* Texto analizado:
§ §

Después de haber pasado buena parte de 2025 subiendo y bajando el porcentaje de los aranceles aplicados a los diferentes países con los que comercia, vuelven los vaivenes con los impuestos de Donald Trump. El presidente de Estados Unidos, en respuesta a la decisión … del Tribunal Supremo de tumbarle la mayoría de estas tasas, anunció el viernes un nuevo gravamen global y temporal del 10%, que este sábado ha aumentado al 15%.
«Con base en una revisión exhaustiva, detallada y completa de la ridícula, mal redactada y extraordinariamente antiamericana decisión sobre aranceles emitida este viernes por el Tribunal Supremo, tras muchos meses de reflexión, les ruego que esta declaración sirva para indicar que yo (…) aumentaré con efecto inmediato el arancel mundial del 10% a los países, muchos de los cuales han estado ‘estafando’ a los Estados Unidos durante décadas sin represalias (¡hasta mi llegada!), al nivel totalmente permitido y legalmente comprobado del 15%», ha escrito el presidente en su cuenta de Truth Social.
En su publicación, ha comunicado que la Administración Trump determinará y emitirá en los próximos meses los nuevos aranceles «legalmente permisibles»: «Continuarán nuestro extraordinario proceso de hacer a Estados Unidos grande de nuevo, ¡más grande que nunca!».
El Tribunal Supremo de Estados Unidos anuló este viernes los aranceles globales que el presidente Trump había impuesto al amparo de una ley de poderes de emergencia de 1977, en una decisión que afecta al núcleo de su política comercial. El fallo alcanza de forma directa a las llamadas tasas «recíprocas» aplicadas en abril de 2025 a la mayoría de los países, después de que la Casa Blanca declarara una emergencia nacional por los déficits comerciales.
Indignado por la decisión del Alto Tribunal, Trump ordenó unas horas después en una rueda de prensa la aplicación de un arancel inmediato del 10% sobre todas las importaciones, además de los existentes. La ley le permite imponer un gravamen de hasta el 15% durante 150 días, aunque puede enfrentarse a impugnaciones legales. Pasado ese tiempo, solo podrán ser prorrogados con el consentimiento del Congreso de EE.UU.

§ §

* Registros mostrados:
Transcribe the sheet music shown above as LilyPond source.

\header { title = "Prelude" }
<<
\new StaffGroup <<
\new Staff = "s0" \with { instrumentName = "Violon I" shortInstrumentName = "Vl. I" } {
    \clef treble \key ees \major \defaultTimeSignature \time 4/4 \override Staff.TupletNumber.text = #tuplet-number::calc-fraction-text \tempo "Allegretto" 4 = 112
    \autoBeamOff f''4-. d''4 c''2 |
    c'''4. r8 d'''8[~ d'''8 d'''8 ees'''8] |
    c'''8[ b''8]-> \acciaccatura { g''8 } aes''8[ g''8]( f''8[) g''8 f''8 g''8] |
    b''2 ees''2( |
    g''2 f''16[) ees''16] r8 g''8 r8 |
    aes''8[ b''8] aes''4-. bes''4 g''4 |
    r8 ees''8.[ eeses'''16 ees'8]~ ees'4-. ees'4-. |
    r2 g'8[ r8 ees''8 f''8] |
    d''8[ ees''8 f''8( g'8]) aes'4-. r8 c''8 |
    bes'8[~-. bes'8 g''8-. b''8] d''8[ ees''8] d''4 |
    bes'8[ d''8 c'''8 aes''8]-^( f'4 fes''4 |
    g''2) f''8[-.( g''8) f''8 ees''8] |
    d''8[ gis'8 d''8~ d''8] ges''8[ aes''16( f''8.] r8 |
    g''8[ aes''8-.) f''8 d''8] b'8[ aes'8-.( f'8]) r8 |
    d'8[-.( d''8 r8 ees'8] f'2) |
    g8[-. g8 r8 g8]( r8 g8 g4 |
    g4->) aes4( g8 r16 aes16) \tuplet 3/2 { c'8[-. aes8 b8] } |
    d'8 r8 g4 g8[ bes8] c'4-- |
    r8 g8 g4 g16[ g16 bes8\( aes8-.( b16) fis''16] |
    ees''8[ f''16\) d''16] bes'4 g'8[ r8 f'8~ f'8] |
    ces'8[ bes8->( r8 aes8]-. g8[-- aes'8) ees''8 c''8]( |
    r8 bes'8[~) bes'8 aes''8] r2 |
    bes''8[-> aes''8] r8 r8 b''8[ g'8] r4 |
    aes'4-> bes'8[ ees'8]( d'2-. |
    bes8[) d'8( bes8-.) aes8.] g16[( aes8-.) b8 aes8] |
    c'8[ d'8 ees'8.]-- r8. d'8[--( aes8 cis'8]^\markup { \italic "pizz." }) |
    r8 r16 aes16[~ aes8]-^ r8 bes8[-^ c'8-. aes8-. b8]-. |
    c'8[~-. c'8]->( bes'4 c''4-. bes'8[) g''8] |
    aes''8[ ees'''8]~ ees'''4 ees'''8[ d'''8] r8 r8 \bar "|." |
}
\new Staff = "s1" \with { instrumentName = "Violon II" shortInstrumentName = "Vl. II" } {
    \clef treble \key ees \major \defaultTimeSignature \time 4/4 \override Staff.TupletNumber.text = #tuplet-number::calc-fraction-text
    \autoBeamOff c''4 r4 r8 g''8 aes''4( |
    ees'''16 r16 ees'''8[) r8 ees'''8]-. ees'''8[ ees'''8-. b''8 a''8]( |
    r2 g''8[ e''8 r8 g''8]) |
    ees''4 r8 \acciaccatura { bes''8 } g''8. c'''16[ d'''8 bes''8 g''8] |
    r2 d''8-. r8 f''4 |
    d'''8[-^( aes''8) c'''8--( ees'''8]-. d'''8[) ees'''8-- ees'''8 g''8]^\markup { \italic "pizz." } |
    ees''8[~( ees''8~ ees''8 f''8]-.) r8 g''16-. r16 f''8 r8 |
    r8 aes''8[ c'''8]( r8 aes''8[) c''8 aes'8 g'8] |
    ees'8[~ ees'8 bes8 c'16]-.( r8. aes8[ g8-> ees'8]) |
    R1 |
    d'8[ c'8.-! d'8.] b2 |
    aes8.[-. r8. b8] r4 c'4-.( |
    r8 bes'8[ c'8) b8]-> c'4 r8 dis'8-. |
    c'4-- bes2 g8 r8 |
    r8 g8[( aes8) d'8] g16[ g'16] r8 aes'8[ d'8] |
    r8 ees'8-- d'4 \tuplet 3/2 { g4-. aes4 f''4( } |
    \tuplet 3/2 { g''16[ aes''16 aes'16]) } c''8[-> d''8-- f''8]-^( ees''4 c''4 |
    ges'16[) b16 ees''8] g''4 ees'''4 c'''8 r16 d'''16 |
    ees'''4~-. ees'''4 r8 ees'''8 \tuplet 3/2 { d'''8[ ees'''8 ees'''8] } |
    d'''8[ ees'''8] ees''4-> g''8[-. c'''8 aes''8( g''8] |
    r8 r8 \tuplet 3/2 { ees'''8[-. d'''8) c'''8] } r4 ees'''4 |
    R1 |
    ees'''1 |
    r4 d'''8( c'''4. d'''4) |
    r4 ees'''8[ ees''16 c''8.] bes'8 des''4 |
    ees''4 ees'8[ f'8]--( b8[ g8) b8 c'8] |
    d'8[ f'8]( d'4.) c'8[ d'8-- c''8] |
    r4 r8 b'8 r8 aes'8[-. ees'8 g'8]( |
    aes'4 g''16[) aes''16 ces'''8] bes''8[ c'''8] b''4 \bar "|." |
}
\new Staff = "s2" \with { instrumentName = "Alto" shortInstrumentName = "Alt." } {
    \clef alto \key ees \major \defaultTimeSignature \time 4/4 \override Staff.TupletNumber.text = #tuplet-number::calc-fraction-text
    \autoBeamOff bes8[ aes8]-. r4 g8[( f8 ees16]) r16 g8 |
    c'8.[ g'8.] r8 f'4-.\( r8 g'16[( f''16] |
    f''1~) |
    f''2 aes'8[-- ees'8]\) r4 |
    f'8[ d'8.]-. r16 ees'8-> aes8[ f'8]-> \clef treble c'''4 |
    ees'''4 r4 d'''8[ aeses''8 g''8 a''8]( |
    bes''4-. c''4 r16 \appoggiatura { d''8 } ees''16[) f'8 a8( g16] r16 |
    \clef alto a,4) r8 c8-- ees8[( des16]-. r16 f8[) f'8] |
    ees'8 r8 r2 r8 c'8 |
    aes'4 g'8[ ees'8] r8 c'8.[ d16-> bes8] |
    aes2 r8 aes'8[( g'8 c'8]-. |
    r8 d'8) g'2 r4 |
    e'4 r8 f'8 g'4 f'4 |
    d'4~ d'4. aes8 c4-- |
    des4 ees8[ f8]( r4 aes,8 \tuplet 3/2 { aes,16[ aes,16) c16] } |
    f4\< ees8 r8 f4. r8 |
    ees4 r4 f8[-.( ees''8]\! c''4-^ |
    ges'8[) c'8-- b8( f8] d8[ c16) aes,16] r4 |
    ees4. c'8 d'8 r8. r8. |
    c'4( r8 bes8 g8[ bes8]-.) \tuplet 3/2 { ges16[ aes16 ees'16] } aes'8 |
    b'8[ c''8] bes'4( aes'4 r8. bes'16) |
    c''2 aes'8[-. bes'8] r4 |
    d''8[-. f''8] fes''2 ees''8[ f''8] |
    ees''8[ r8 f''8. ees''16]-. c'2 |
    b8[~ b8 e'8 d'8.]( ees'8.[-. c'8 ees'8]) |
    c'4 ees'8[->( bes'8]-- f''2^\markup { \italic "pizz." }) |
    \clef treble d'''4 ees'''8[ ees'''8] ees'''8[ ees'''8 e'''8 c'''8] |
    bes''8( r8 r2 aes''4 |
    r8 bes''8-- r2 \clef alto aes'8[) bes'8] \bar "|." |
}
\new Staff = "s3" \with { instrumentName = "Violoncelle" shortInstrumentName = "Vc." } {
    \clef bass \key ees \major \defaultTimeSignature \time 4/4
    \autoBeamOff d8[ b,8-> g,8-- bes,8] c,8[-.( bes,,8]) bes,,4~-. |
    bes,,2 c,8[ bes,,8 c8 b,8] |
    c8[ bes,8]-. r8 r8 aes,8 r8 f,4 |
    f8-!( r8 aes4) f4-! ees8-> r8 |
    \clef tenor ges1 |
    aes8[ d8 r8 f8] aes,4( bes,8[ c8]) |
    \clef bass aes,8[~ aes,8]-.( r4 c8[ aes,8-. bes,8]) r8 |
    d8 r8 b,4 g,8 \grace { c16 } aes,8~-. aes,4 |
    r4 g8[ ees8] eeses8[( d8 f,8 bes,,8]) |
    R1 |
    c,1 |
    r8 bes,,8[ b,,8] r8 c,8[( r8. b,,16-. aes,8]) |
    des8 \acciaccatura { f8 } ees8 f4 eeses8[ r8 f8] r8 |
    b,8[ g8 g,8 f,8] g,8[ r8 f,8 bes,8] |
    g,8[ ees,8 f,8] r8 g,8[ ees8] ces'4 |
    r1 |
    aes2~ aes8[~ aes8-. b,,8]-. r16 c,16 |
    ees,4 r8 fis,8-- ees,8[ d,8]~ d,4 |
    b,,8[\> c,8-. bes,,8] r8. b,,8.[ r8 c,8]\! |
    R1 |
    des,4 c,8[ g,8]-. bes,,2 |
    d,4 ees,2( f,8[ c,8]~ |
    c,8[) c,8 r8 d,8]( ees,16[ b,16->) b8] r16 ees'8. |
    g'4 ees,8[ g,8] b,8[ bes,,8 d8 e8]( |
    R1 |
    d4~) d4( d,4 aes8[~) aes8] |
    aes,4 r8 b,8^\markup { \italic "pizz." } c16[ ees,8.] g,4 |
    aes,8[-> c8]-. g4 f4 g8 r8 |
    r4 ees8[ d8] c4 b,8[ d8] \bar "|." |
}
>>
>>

§ §

* Tareas por realizar:
(a) Según el texto analizado, ¿por qué anunció el presidente Trump el viernes un nuevo gravamen global? Responda en una a tres oraciones.
(b) Indique si cada una de las siguientes afirmaciones concuerda con el texto analizado. Responda sí o no y cite literalmente las palabras del texto que lo deciden.
(i) El gravamen anunciado el viernes era del 10% y al día siguiente se elevó al 15%.
(ii) La ley permite mantener el gravamen más allá de 150 días sin intervención del Congreso.
(iii) Las tasas «recíprocas» se aplicaron en abril de 2025.

* Respuestas por apartado:
(a) Lo anunció en respuesta a la decisión del Tribunal Supremo de anular la mayoría de sus aranceles. Estos aranceles los había impuesto al amparo de una ley de poderes de emergencia de 1977.

(b)
(i) Sí: «anunció el viernes un nuevo gravamen global y temporal del 10%, que este sábado ha aumentado al 15%».
(ii) No: «Pasado ese tiempo, solo podrán ser prorrogados con el consentimiento del Congreso de EE.UU.».
(iii) Sí: «aplicadas en abril de 2025 a la mayoría de los países».